A section of youth who are deaf in Kakamega are reaping handsomely from smokies and eggs hawking business despite challenges in communicating with customers.
The group of four pitch tents at the entrance to the Muliro Gardens where they sell to clients visiting the serene park treasured by merry makers and those seeking adventure.
The deaf strategically identified the spot as the best location where they would not need to struggle wooing customers to buy from them.
They say they are determined to work hard and earn a living instead of seeking sympathy and handouts by begging from passersby along the streets.
One of them, 25-year-old James Bunyali, who is a resident of Lurambi says he was born deaf and had to find ways to make a living after dropping out of high school for lack of school fees to proceed with his education.
“This business enables me to take care of my parents,” he says.
Bunyali who sells smokies and eggs says he makes a profit of between Sh1000 to Sh1500 daily.
“We cannot go about begging in the streets from people, we can survive and eat on our own,” he noted.
He says they only need a conducive business environment that is favorable for them and other people living with disabilities since they occasionally brush off with law enforcers, who do not understand sign language. Since they cannot defend themselves verbally during such altercations, they find themselves in hot soup.

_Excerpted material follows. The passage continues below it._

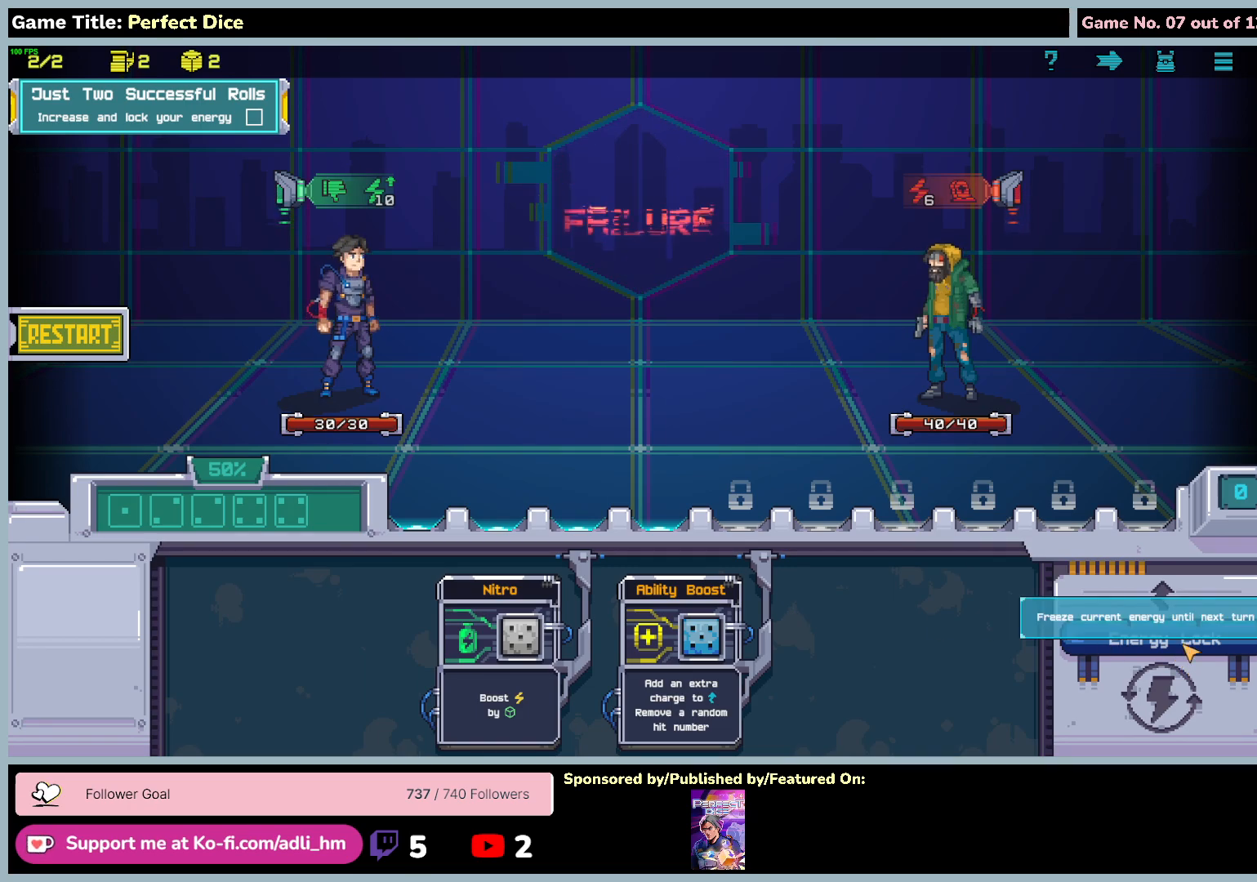
{"keys": [], "mouse": [], "events": []}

In such instances, Bunyali says, they are forced to look for a sign language interpreter who assists them in communicating with the law enforcers, customers and sometimes community members.
One of the sign language interpreters whom they have identified with is Esther Eulolo, who assists them, however she works on contract charging a small fee.
Eulolo has established herself with thorough understanding of sign language becoming one of the sought after to interpret during public events, political rallies and when the deaf seek services in hospitals and other government offices.
Sometimes she has to juggle between priorities. Being the only one they identify with, Eulolo finds herself juggling up as an interpreter for individual deaf persons and during their various encounters when her interpretation becomes handy.
For instance, when KNA visited them at the Muliro Gardens entrance, they had to call her to interpret.
Eulolo was contacted via a video call, however, she was on a queue with another deaf person, who was seeking medication at a private hospital in Kakamega. Since the Doctor had not reported she quickly left to interpret for us before going back.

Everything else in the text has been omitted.